TASK BRIEF = Please write out the data that follows, word for word.

Top of MATERIAL PROVIDED

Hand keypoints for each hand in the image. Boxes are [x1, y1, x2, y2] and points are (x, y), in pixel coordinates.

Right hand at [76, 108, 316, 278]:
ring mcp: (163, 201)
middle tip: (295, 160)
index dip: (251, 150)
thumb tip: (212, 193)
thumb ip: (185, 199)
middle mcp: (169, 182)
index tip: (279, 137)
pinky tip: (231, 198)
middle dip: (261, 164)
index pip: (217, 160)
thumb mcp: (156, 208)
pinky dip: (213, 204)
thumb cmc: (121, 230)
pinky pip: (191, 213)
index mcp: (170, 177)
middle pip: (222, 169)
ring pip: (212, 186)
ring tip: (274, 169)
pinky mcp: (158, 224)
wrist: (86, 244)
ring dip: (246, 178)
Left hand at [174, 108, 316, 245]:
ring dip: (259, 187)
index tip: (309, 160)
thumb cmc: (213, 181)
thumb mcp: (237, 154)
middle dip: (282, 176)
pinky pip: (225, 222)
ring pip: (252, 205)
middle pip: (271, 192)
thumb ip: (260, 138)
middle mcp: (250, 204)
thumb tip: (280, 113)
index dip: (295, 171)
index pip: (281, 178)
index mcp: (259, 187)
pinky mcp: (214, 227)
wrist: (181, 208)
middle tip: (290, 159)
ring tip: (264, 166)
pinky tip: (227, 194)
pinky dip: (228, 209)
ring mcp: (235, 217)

Bottom of MATERIAL PROVIDED

RESULT =
Hand keypoints for each hand in the image. Boxes are [x1, y1, x2, y2] and points are (x, y), in pixel coordinates.

Right hand at [76, 108, 316, 278]:
ring mcp: (163, 201)
middle tip: (295, 160)
index dip: (251, 150)
thumb tip: (212, 193)
thumb ip: (185, 199)
middle mcp: (169, 182)
index tip: (279, 137)
pinky tip: (231, 198)
middle dip: (261, 164)
index pip: (217, 160)
thumb mcp: (156, 208)
pinky dip: (213, 204)
thumb cmc: (121, 230)
pinky pip: (191, 213)
index mcp: (170, 177)
middle pip: (222, 169)
ring pip: (212, 186)
ring tip: (274, 169)
pinky mcp: (158, 224)
wrist: (86, 244)
ring dip: (246, 178)
Left hand at [174, 108, 316, 245]:
ring dip: (259, 187)
index tip: (309, 160)
thumb cmc: (213, 181)
thumb mcp: (237, 154)
middle dip: (282, 176)
pinky pip: (225, 222)
ring pip: (252, 205)
middle pip: (271, 192)
thumb ip: (260, 138)
middle mcp: (250, 204)
thumb tip: (280, 113)
index dip: (295, 171)
index pip: (281, 178)
index mcp: (259, 187)
pinky mcp: (214, 227)
wrist: (181, 208)
middle tip: (290, 159)
ring tip: (264, 166)
pinky tip: (227, 194)
pinky dip: (228, 209)
ring mcp: (235, 217)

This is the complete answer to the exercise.